=== What you will do ===
Go over the data and keep only the lines that include "asym".

Data for the task section start

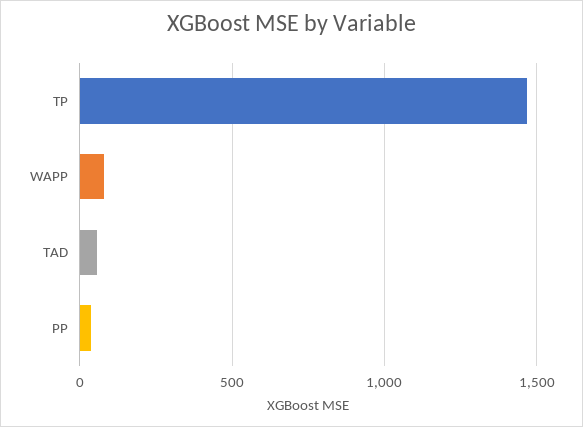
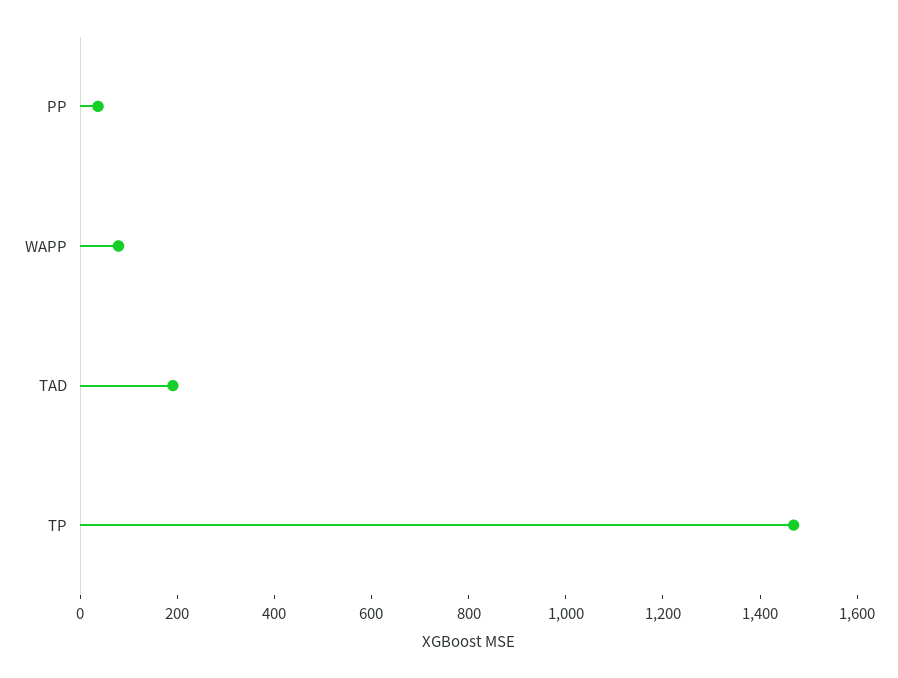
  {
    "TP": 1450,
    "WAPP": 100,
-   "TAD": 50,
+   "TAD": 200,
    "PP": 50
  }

Data for the task section end
Data for the task section start

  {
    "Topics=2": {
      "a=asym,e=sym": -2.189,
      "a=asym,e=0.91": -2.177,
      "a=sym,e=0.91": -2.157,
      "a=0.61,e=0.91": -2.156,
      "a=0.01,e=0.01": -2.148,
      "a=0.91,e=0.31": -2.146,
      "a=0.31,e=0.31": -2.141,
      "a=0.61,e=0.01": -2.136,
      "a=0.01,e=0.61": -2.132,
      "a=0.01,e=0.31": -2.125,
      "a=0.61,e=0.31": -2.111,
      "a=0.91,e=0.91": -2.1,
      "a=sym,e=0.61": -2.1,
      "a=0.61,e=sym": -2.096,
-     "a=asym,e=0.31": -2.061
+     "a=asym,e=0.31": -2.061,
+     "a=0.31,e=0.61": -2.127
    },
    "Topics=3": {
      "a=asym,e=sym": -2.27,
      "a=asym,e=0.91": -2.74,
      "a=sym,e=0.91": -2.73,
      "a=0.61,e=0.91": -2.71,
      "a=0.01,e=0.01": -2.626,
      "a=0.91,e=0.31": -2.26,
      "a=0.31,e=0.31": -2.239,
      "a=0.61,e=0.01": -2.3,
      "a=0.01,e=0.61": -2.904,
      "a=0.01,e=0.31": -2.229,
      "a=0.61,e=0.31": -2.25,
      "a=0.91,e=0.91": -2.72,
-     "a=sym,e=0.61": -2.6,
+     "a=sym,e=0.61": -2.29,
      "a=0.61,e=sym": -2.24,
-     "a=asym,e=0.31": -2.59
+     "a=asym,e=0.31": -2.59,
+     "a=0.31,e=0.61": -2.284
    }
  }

Data for the task section end

=== Answer for the task ===
      "a=asym,e=sym": -2.189,
      "a=asym,e=0.91": -2.177,
-     "a=asym,e=0.31": -2.061
+     "a=asym,e=0.31": -2.061,
      "a=asym,e=sym": -2.27,
      "a=asym,e=0.91": -2.74,
-     "a=asym,e=0.31": -2.59
+     "a=asym,e=0.31": -2.59,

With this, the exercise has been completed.